P.T sinx +sin3x+ . . . +sin(2n-1)x = [sin^(2) (nx)] / sinx for any natural number n using mathematical induction
So you must prove that $\displaystyle \displaystyle{\sum\limits^{n+1}_{k=1}\sin(2k-1)x=\frac{\sin^2(n+1)x}{\sin x}}$ , as the case $\displaystyle n=1$ is trivially true and assuming true for n:
$\displaystyle \displaystyle{\sum\limits^{n+1}_{k=1}\sin(2k-1)x=\sum\limits^n_{k=1}\sin(2k-1)x+\sin(2n+1)x=\frac{\sin^2nx}{\sin x}+\sin(2n+1)x}}=$
$\displaystyle =\displaystyle{\frac{\sin^2nx+\sin x\sin(2n+1)x}{\sin x}}$ . Thus, it's enough to show that $\displaystyle \sin^2(n+1)x=\sin^2nx+\sin x\sin(2n+1)x$.

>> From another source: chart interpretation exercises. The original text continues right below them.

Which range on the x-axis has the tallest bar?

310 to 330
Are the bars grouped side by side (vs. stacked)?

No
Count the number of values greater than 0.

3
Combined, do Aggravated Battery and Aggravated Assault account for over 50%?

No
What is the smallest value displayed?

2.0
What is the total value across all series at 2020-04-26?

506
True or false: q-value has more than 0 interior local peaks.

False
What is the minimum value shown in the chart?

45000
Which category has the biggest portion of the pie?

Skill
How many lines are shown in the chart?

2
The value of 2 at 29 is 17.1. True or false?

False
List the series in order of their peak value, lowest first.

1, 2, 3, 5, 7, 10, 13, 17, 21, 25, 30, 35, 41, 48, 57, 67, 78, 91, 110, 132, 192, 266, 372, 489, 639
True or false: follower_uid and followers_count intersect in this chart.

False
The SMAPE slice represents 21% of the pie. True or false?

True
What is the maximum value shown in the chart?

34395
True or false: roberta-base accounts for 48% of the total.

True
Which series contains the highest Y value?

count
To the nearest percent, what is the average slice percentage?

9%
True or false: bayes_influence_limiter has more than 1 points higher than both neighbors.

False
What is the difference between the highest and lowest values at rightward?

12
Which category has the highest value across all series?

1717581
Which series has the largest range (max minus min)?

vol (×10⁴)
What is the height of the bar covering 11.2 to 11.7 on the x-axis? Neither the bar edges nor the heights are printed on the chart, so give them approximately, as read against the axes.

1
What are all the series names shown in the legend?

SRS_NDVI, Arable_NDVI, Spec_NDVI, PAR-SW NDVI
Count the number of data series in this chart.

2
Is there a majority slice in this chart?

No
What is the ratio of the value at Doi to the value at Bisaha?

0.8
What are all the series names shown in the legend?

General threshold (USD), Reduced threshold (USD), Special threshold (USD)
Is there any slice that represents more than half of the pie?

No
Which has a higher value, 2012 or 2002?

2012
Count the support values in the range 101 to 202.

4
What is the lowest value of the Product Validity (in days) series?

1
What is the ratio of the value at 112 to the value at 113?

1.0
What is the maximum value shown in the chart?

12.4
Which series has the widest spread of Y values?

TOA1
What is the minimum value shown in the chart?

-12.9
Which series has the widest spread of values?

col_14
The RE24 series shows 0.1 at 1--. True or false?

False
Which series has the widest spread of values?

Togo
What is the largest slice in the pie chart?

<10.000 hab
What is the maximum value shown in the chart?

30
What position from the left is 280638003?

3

For this you'll need identities: in the LHS use the well known $\displaystyle \sin(\alpha+\beta)=\sin\alpha\cos\beta+sin\beta\co s\alpha$ (watch
that square!), and on the RHS, second term, use the same identity.
After the above's done pass all the terms to the LHS, use the trigonometric Pythagoras identity
and also $\displaystyle \cos(2\beta)=1-2\sin^2\beta$ ...
Tonio